* _PROBLEM_:
An exact transcription is needed of the lines below from the one with "Prayer after Communion" through the one with "NOTES AND NOTICES", with no other lines and no pictures.
******************************
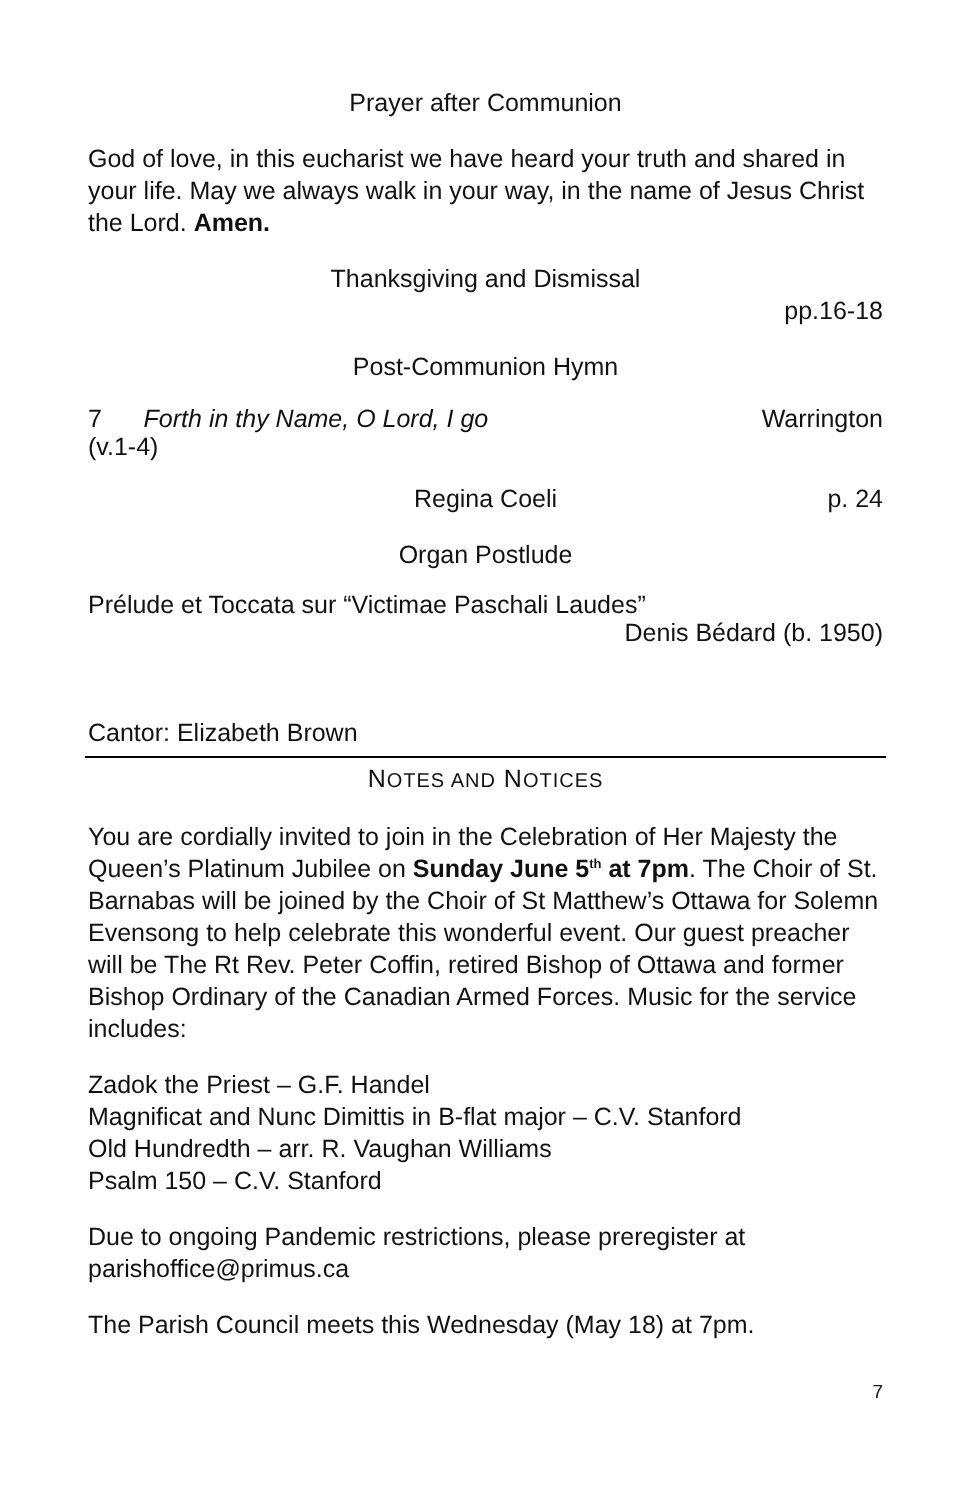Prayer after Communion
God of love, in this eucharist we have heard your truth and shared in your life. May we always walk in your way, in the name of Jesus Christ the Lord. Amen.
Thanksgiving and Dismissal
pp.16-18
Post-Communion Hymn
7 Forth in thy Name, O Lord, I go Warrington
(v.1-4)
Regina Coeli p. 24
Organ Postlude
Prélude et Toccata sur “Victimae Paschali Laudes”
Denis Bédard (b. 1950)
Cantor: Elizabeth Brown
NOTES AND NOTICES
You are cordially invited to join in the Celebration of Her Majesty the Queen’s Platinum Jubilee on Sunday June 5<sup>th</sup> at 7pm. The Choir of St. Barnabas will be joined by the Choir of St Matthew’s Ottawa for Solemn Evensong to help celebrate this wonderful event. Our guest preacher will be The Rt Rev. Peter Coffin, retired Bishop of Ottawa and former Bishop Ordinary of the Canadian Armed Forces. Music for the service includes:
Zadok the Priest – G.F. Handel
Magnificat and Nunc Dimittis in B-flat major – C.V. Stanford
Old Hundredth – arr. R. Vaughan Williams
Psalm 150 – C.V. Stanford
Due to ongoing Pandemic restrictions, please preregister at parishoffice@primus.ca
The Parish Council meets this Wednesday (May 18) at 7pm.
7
******************************
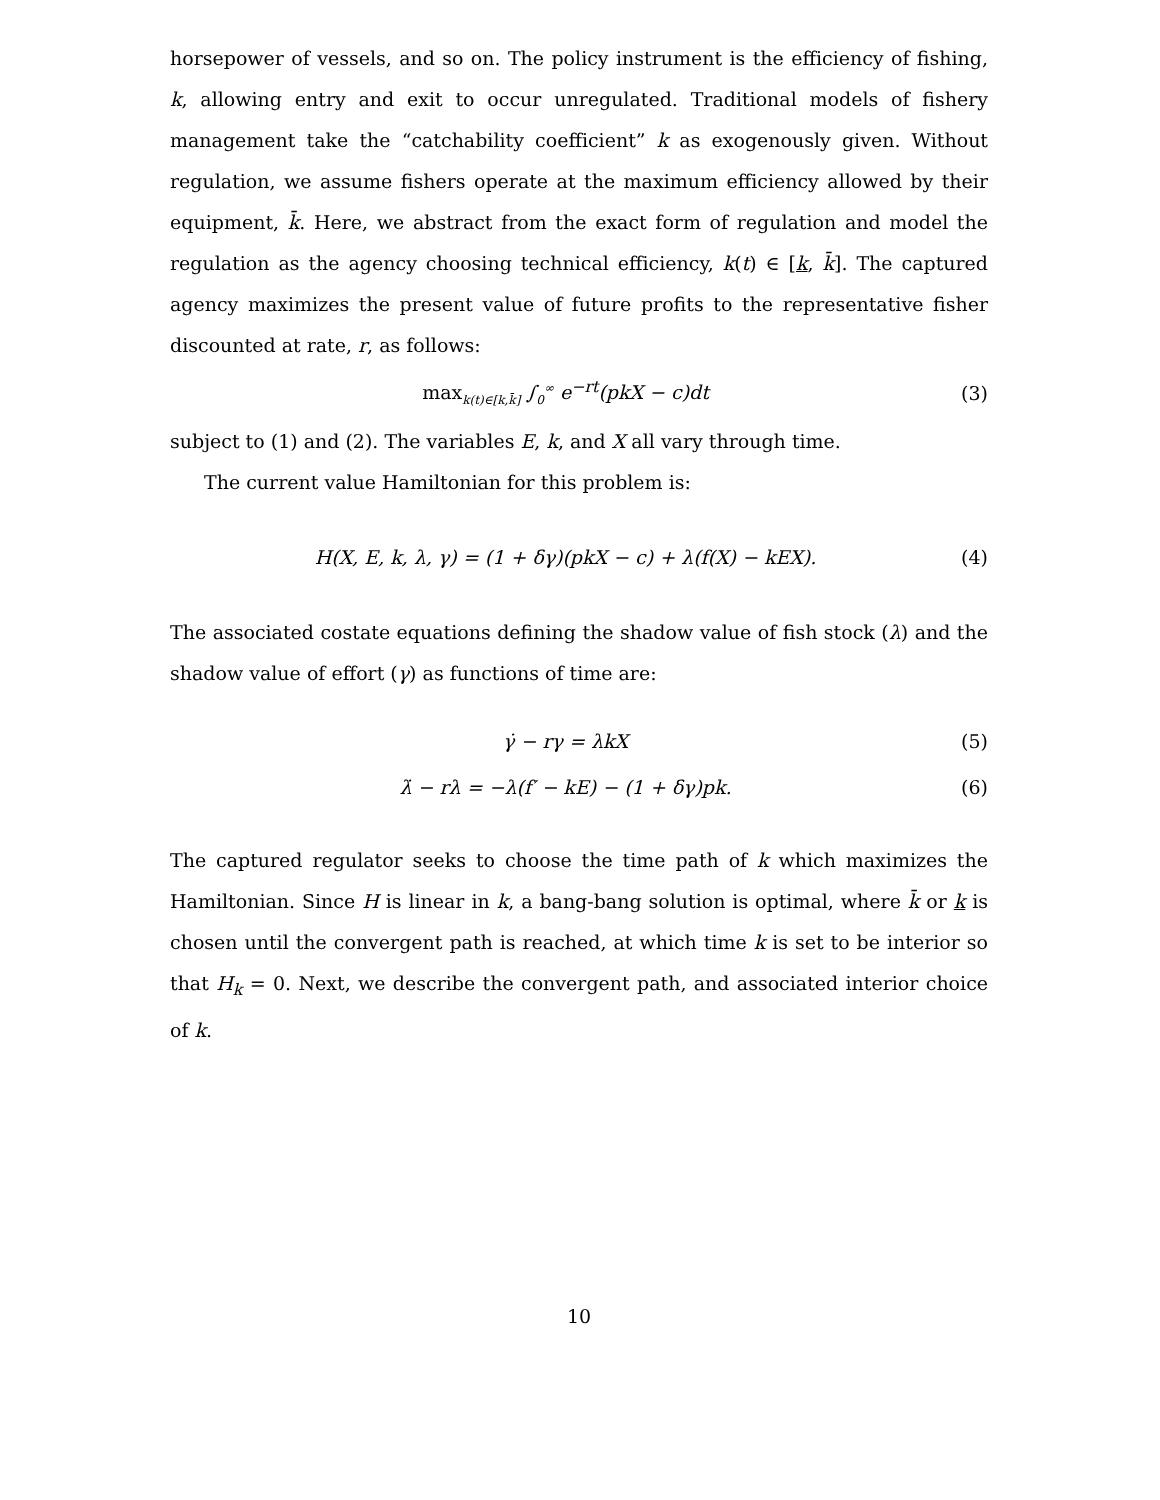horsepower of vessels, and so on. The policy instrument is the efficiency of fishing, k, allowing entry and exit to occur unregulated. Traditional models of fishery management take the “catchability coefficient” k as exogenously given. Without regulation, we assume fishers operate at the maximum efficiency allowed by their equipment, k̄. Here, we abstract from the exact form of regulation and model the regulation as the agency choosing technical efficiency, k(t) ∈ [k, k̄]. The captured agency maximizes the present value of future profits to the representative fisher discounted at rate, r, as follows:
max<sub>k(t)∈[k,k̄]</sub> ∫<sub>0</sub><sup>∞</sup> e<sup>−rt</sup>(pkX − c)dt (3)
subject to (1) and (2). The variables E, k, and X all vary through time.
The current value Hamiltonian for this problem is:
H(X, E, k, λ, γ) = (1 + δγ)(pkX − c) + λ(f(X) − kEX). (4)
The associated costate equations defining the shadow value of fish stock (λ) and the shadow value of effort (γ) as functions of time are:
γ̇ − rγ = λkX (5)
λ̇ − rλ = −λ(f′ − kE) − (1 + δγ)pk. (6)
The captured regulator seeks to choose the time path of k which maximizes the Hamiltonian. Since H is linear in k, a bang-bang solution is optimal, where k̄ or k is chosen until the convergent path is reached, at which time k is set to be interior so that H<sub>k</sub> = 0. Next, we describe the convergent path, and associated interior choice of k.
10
******************************
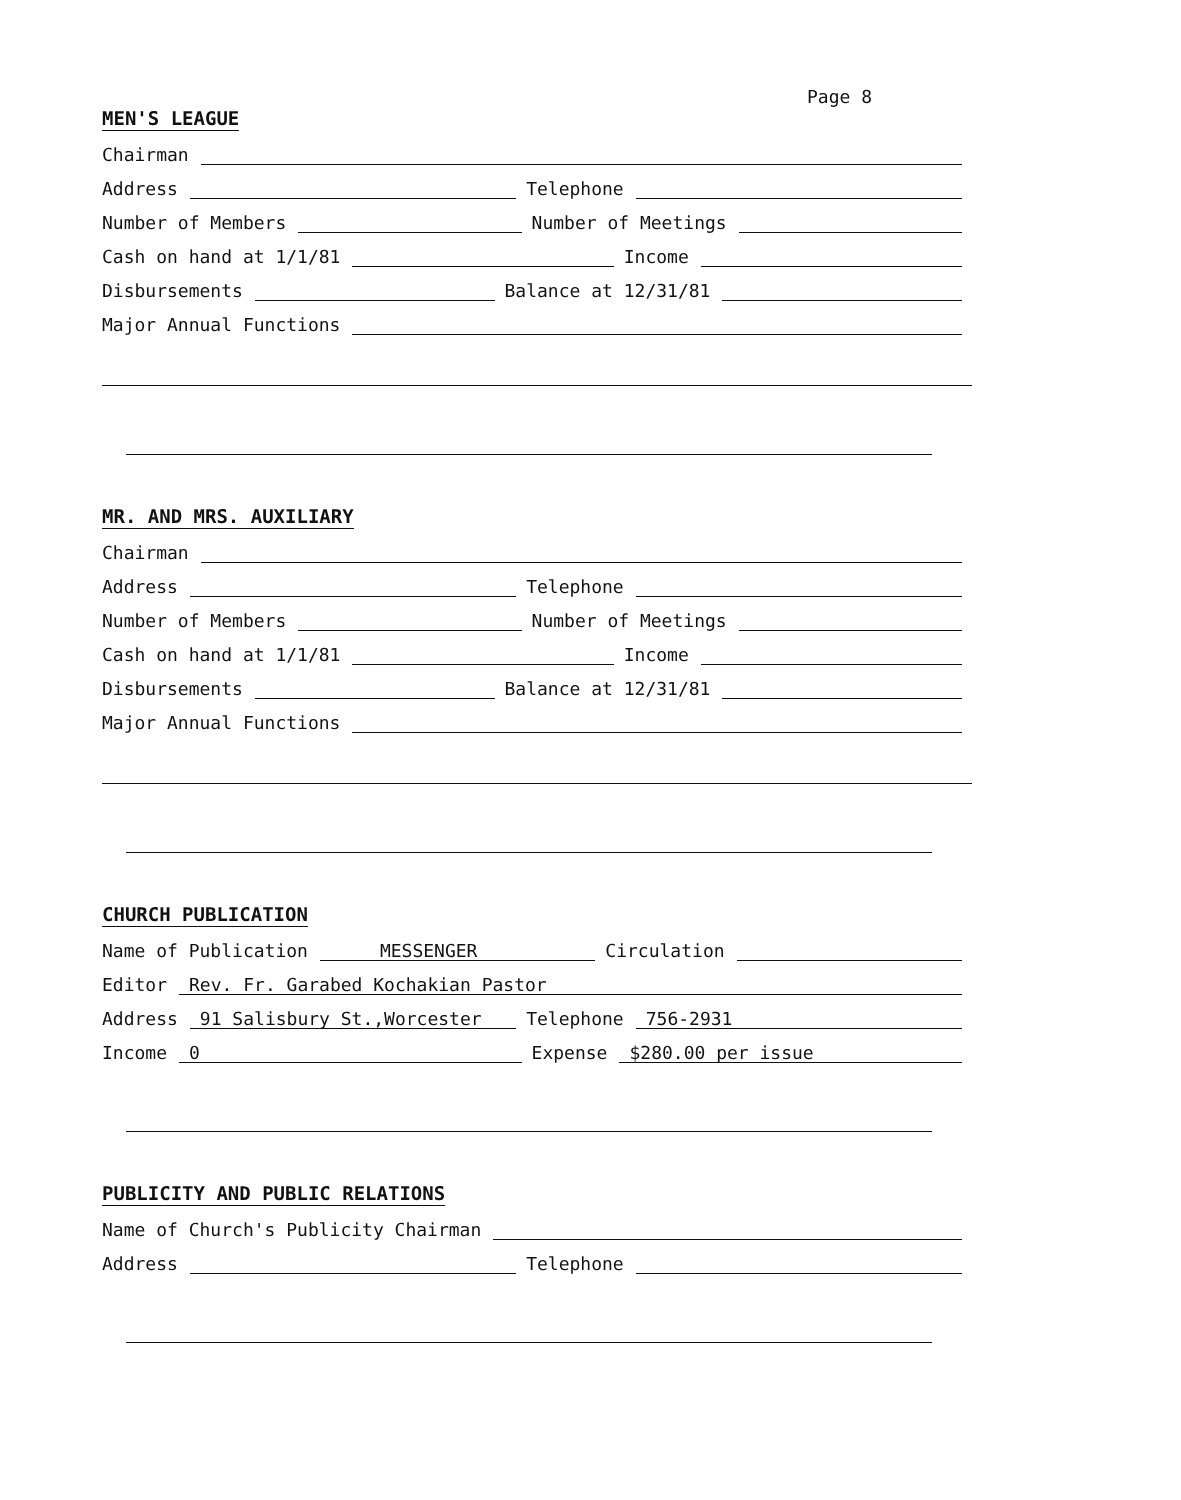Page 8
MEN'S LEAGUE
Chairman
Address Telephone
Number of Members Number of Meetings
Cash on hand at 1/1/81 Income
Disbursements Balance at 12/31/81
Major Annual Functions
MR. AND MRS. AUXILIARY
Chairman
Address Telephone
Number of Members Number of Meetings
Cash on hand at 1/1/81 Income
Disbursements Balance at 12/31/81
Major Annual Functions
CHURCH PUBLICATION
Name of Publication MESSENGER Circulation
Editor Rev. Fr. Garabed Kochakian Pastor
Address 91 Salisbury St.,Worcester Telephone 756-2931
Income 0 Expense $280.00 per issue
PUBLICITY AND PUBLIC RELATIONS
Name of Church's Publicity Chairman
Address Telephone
******************************
* _RESPONSE BELOW_:
Prayer after Communion
God of love, in this eucharist we have heard your truth and shared in your life. May we always walk in your way, in the name of Jesus Christ the Lord. Amen.
Thanksgiving and Dismissal
pp.16-18
Post-Communion Hymn
7 Forth in thy Name, O Lord, I go Warrington
(v.1-4)
Regina Coeli p. 24
Organ Postlude
Prélude et Toccata sur “Victimae Paschali Laudes”
Denis Bédard (b. 1950)
Cantor: Elizabeth Brown
NOTES AND NOTICES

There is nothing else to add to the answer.